* PAGE TEXT
§

For avoidance of doubt, the Assets shall not include any of the following: (a)
the inventories owned by Coastal Coal and Coastal Coal WV (including inventories
of extracted coal and other raw materials and supplies) that are located on or
are in transit to the Sites (although Buyer shall receive all royalty
attributable to such inventory, to the extent such coal is sold after the date
hereof), (b) preparation plants, buildings, infrastructure, machinery,
equipment, vehicles, furniture, supplies, replacement parts, tools and any other
tangible personal property that are located on or are in transit to the Sites,
(c) any leases, licenses, coal sale agreements, supply agreements, railroad
agreements and any other agreements or contracts not specifically listed in
Exhibit B to which the Seller Parties or their Affiliates are a party, whether
written or oral, (d) any governmental licenses or permits relating to the Assets
or the operation of the business of the Affiliates of the Sellers, and (e) any
accounts, accounts receivable, notes and notes receivable, reclamation and
performance bonds, deposit, pre-paid rentals and royalties, cash and cash
equivalents and other securities and instruments.
2.2 Purchase Price. In consideration for the sale of the Assets, the Buyer
agrees to pay to El Paso CGP (or its designee) at the Closing $69,000,000.00
(the "Purchase Price") payable by wire transfer of immediately available funds,
and such payment shall constitute the receipt by each of the Sellers of the
purchase price as allocated pursuant to Section 9.12 hereof.

§

* TASKS TO COMPLETE
1. From the contract excerpt, extract the passage starting with "2.2 Purchase Price." and going on through "Section 9.12 hereof.".
2. Answer these questions using the contract excerpt:
(a) What is the amount of the Purchase Price?
(b) Who receives the Buyer's payment at the Closing?
(c) Agreements not specifically listed in which exhibit are excluded from the Assets?
3. Summarize the contract excerpt in two sentences.
The listing is separate material with no connection to the contract excerpt.

* RECORDS SHOWN
§

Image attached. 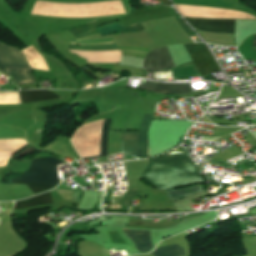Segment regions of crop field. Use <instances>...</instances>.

§

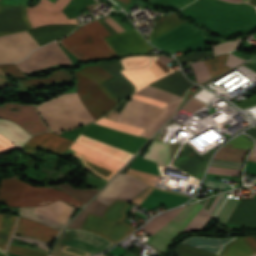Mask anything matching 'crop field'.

§

* RESULTS BY TASK
1.
2.2 Purchase Price. In consideration for the sale of the Assets, the Buyer
agrees to pay to El Paso CGP (or its designee) at the Closing $69,000,000.00
(the "Purchase Price") payable by wire transfer of immediately available funds,
and such payment shall constitute the receipt by each of the Sellers of the
purchase price as allocated pursuant to Section 9.12 hereof.

2.
(a) $69,000,000.00
(b) El Paso CGP (or its designee)
(c) Exhibit B

3. The Assets exclude the inventories at or in transit to the Sites, tangible personal property there, agreements not specifically listed in Exhibit B, governmental licenses and permits, and accounts, bonds, cash and similar instruments. In exchange for the Assets, the Buyer will pay $69,000,000.00 to El Paso CGP or its designee at the Closing by wire transfer of immediately available funds.